Announcing the 2019-20 Donor Lottery
By SamDeere @ 2019-12-02T13:56 (+52)
In advance of this year’s giving season, EA Funds will once again run a donor lottery.
Donor lotteries provide donors with a chance to guide a large amount of money to projects they believe will do the most good.
There will be two open lotteries, one with a block size of $100,000 and one with a block size of $500,000. Carl Shulman will provide backstop funding for the lotteries from his discretionary funds held at the Centre for Effective Altruism.
If you’d like to read more about the process, please have a look at the EA Funds Donor Lotteries page. The TL;DR is:
- You donate into one of the open lotteries
- Your odds of winning are proportional to the size of your donation relative to the lottery block size
- A winner is chosen at random
- The winner may recommend grants to charitable organisations or other projects aimed at improving the world (subject to certain limitations), up to the value of the lottery block size
Key dates (both lotteries):
- Open date: Monday, 2 December 2019
- Close date: Friday, 17 January 2020 (date by which all entries must have been made through the EA Funds website)

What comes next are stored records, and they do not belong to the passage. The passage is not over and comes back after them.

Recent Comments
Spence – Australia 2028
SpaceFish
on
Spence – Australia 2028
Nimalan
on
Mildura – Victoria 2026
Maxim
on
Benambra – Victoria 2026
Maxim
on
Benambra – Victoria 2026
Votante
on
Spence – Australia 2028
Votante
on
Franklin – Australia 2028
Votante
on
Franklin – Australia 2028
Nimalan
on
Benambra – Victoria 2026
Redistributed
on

- Lock date: Friday, 24 January 2020 (date by which EA Funds must have confirmed receipt of money for entries to be valid)

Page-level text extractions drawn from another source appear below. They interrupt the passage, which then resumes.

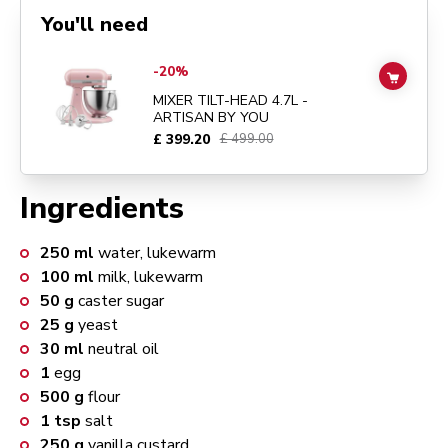
You'll need
Go to
MIXER TILT-HEAD 4.7L - ARTISAN BY YOU
details page
-20%
ADD TO
MIXER TILT-HEAD 4.7L -
ARTISAN BY YOU
£ 399.20
£ 499.00
Ingredients
250
ml
water, lukewarm
100
ml
milk, lukewarm
50
g
caster sugar
25
g
yeast
30
ml
neutral oil
1
egg
500
g
flour
1
tsp
salt
250
g
vanilla custard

- Draw date: Friday, 31 January 2020
All dates are at 8pm UTC
To enter the lottery, make a donation via the EA Funds Donor Lottery page for the block size of your choice:
You can donate directly through the EA Funds interface. Donations are tax deductible in the United States and the United Kingdom (donors in the Netherlands can also make tax-deductible donations in £GBP by choosing the ‘UK’ option on the payment page).

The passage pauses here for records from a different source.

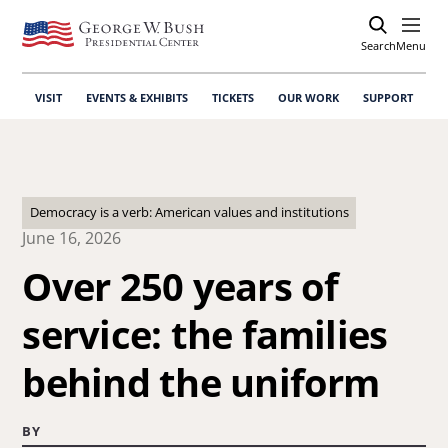
Search
Open
Menu
VISIT
EVENTS & EXHIBITS
TICKETS
OUR WORK
SUPPORT
Democracy is a verb: American values and institutions
June 16, 2026
Over 250 years of
service: the families
behind the uniform
BY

If you’d like to make a cryptocurrency donation worth over $1,000 (BTC or ETH) please contact funds[at]effectivealtruism[dot]org for more details.
Making recommendations
Winners will have the option to make recommendations to the Centre for Effective Altruism, which is the legal entity backing EA Funds. However, CEA may face constraints in the particular organisations that it can make grants to, and is likely to be somewhat averse to approving riskier grants. To allow for more flexibility, we’ll also offer potential winners in the US or the UK the option of setting up a Donor Advised Fund that can handle the grantmaking instead (if a winner arises in another country we’ll explore options for setting up a similar system, but can’t guarantee that this will be possible). If you win a lottery block, we’ll talk to you about your preferences.
For more information please see the ‘Caveats and Limitations’ section of the Donor Lottery page.
Previous donor lotteries:
- 2017-18: $100,000 lottery, won by Adam Gleave, who generously published a report on his grant recommendations
- 2018-19: a $100,000 lottery (no winners) and a $500,000 lottery won by an anonymous donor (grant decision in progress)
Further reading:
- Announcement post for 2018-19 donor lottery
- Announcement post for 2017-18 donor lottery
- Carl Shulman’s initial proposal for donor lotteries
SamDeere @ 2020-02-03T15:27 (+13)
Update – winners have been drawn!
Thanks everyone who participated this year. The lotteries have been drawn and both had a winner!
- $100k – Echo Nolan
- $500k – Elizabeth Barnes
Congratulations both!
Raemon @ 2020-02-04T02:00 (+3)
Congrats!
richard_ngo @ 2019-12-03T10:13 (+12)
2018-19: a $100,000 lottery (no winners)
What happens to the money in this case?
SamDeere @ 2019-12-03T14:43 (+9)
The money is kept aside as the first tranche of backstop for future donor lotteries – if someone wins, we'll first draw from this pool of money to cover the pot, and then we'll use the lottery guarantor's money to cover any remainder.
Jonas Vollmer @ 2019-12-04T14:57 (+10)
I was confused by this as well. Does "no winners" mean "the backstop funder won"? If not, how can there not be a winner?
jpaddison @ 2019-12-04T21:17 (+7)
Yes, that's what it means.
You can think of the backstop funder as being a regular participant who happens to enter with the amount necessary to bring it to the promised pool size. This was basically the way we viewed it for the first lottery. The newer incarnations have shifted towards the view of the backstop funder as part of the infrastructure of the lottery. It's not much of a meaningful change, just a expression of the likelihood that the funder will want to do something with the winnings other than fund the lottery the next time and some (ambiguously intentional) nomenclature shifts.
jpaddison @ 2019-12-05T02:16 (+5)
Wait I missed a chance to link to my favorite part of the lottery UI – check out this beautiful visualization: https://app.effectivealtruism.org/lotteries/63715163508812
Raemon @ 2019-12-29T02:25 (+5)
I just donated to the first lottery, but FYI I found it surprisingly hard to navigate back to it, or link others to it. It doesn't look like the lottery is linked from anywhere on the site and I had to search for this post to find the link again.